Data entries
== == ==

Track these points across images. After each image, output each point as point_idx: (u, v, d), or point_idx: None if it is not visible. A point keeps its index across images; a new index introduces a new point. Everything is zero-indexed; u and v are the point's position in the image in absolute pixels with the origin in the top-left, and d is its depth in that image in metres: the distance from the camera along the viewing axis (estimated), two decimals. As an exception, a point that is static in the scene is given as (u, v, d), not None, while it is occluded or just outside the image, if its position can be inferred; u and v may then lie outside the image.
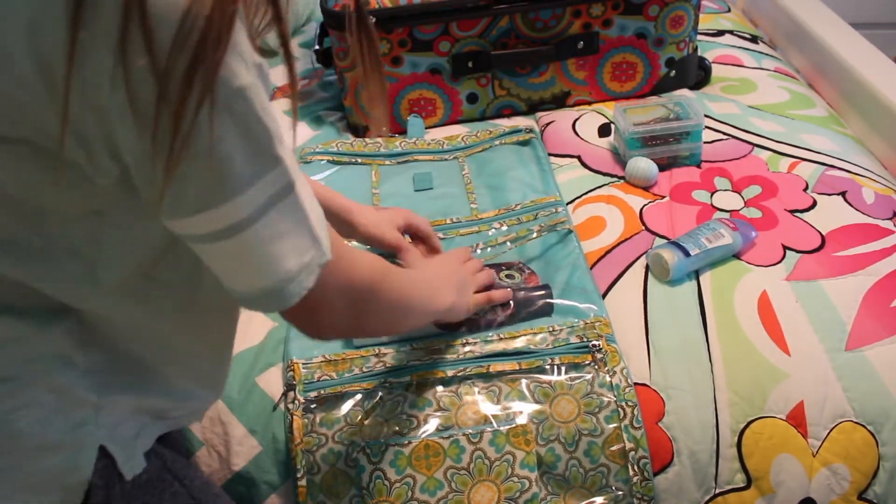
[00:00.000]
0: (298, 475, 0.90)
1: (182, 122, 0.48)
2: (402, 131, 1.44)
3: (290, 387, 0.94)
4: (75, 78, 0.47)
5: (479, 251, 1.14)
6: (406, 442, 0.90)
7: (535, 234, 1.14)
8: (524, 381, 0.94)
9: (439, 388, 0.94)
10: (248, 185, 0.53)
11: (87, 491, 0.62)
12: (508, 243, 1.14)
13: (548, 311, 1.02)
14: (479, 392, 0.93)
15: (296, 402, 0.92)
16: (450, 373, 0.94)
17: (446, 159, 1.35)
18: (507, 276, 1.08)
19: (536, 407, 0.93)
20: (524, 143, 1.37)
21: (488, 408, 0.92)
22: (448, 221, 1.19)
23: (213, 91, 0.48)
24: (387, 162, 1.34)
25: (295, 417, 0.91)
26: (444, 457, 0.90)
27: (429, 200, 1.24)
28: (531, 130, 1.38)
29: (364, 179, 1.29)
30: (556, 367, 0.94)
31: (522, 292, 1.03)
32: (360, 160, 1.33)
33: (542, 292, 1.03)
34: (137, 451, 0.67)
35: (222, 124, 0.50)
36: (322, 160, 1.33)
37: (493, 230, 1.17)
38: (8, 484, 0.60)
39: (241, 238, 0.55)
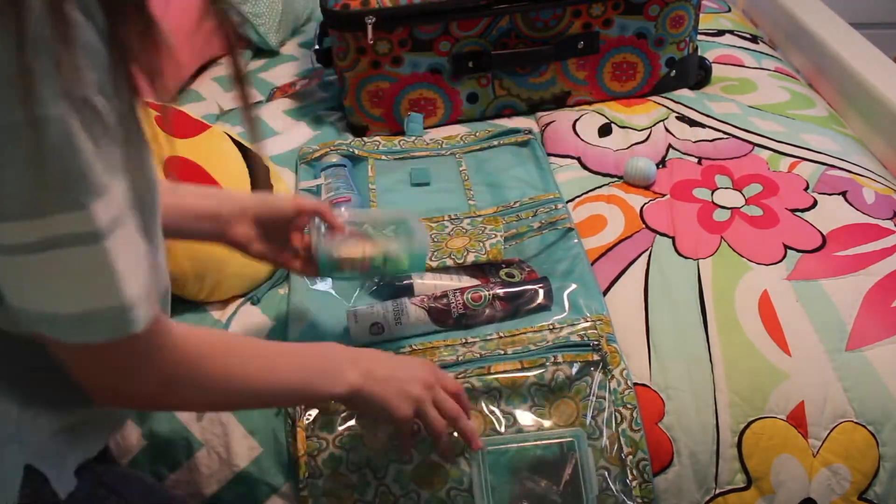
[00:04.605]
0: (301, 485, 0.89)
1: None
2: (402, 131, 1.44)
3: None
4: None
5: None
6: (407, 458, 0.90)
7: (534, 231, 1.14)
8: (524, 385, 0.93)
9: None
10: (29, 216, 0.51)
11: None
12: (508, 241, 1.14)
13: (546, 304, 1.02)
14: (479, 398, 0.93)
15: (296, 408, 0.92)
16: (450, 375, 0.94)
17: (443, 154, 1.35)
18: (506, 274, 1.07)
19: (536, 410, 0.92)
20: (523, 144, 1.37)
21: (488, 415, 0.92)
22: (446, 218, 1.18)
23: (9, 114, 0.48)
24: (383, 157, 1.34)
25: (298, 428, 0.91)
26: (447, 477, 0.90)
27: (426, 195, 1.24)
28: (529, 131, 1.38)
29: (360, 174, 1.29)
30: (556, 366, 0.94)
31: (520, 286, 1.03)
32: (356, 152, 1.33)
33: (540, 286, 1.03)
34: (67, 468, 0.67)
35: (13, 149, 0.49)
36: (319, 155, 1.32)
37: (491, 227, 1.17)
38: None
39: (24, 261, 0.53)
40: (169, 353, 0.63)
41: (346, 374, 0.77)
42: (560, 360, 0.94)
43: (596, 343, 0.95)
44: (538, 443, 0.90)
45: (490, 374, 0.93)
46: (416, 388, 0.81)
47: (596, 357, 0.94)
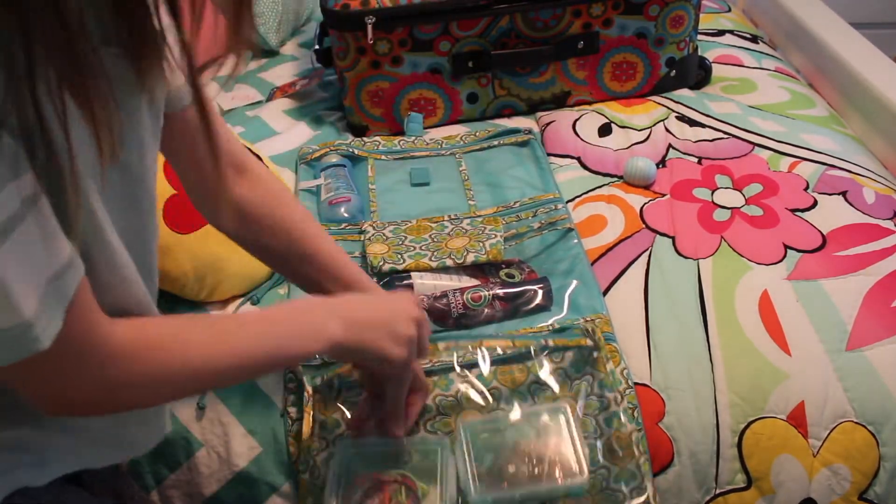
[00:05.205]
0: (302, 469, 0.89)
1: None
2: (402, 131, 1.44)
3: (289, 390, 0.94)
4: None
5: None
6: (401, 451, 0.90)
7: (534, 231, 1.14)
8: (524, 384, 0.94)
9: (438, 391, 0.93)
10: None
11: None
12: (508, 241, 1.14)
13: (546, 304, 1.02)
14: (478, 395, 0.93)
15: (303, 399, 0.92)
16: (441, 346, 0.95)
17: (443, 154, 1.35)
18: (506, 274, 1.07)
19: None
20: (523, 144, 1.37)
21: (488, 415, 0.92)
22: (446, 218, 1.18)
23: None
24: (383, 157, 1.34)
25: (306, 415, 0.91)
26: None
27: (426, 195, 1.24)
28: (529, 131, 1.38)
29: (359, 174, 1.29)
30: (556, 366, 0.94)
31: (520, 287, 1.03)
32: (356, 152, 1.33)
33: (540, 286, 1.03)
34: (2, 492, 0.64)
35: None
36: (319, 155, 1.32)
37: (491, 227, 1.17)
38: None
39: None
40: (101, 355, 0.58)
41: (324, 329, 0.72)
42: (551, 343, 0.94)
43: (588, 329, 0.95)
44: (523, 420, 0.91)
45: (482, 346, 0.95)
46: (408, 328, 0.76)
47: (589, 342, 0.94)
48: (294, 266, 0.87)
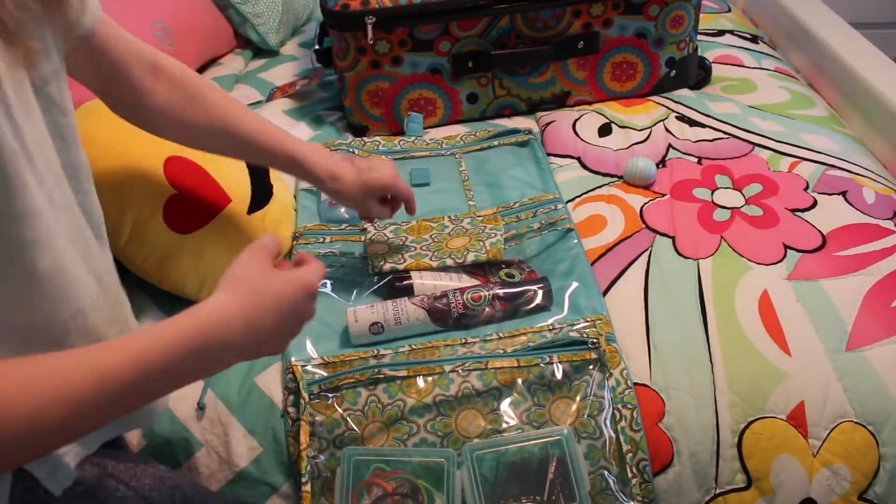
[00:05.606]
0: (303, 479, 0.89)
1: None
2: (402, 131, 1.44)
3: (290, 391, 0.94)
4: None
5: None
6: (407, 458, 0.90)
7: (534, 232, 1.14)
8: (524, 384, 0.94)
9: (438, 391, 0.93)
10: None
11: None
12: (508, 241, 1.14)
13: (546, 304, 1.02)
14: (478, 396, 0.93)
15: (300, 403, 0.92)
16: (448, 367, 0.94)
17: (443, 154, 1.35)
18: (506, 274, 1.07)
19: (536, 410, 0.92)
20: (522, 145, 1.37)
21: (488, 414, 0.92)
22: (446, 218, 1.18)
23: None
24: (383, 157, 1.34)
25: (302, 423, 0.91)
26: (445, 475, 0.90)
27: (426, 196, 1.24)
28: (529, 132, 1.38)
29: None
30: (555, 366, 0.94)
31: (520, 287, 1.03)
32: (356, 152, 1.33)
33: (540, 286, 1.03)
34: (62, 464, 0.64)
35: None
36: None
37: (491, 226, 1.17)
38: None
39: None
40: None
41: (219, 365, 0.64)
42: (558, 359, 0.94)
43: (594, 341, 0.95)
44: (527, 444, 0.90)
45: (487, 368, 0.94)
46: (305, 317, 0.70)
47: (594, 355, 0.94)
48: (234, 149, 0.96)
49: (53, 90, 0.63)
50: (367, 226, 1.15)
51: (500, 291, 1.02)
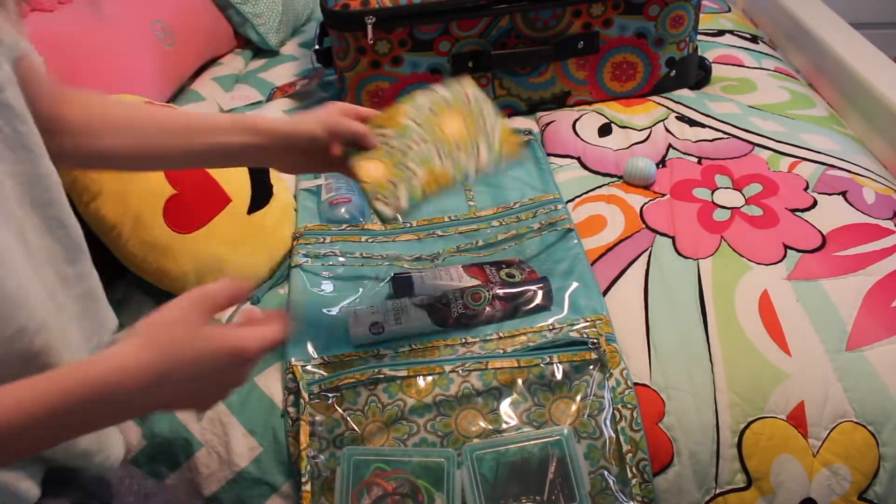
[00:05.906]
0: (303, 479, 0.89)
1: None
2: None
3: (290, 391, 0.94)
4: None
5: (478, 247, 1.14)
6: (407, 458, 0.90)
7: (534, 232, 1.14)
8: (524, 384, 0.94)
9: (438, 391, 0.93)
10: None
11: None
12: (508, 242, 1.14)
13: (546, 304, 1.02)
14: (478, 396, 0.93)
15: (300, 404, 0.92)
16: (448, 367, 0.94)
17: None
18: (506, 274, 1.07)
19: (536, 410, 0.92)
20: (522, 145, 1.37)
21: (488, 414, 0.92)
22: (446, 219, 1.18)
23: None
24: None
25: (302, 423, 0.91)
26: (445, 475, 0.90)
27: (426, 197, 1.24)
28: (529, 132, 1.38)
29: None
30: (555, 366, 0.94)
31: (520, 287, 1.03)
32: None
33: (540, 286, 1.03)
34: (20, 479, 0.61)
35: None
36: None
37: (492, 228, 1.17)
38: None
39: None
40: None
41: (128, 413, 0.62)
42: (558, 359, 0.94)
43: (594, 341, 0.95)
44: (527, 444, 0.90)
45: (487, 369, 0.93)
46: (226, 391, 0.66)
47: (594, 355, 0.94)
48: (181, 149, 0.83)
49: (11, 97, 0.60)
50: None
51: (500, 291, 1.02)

== == ==

Give back the records above exactly, limited to the lines between the one holding "21: (488, 408, 0.92)" and the one holding "39: (241, 238, 0.55)", inclusive.

21: (488, 408, 0.92)
22: (448, 221, 1.19)
23: (213, 91, 0.48)
24: (387, 162, 1.34)
25: (295, 417, 0.91)
26: (444, 457, 0.90)
27: (429, 200, 1.24)
28: (531, 130, 1.38)
29: (364, 179, 1.29)
30: (556, 367, 0.94)
31: (522, 292, 1.03)
32: (360, 160, 1.33)
33: (542, 292, 1.03)
34: (137, 451, 0.67)
35: (222, 124, 0.50)
36: (322, 160, 1.33)
37: (493, 230, 1.17)
38: (8, 484, 0.60)
39: (241, 238, 0.55)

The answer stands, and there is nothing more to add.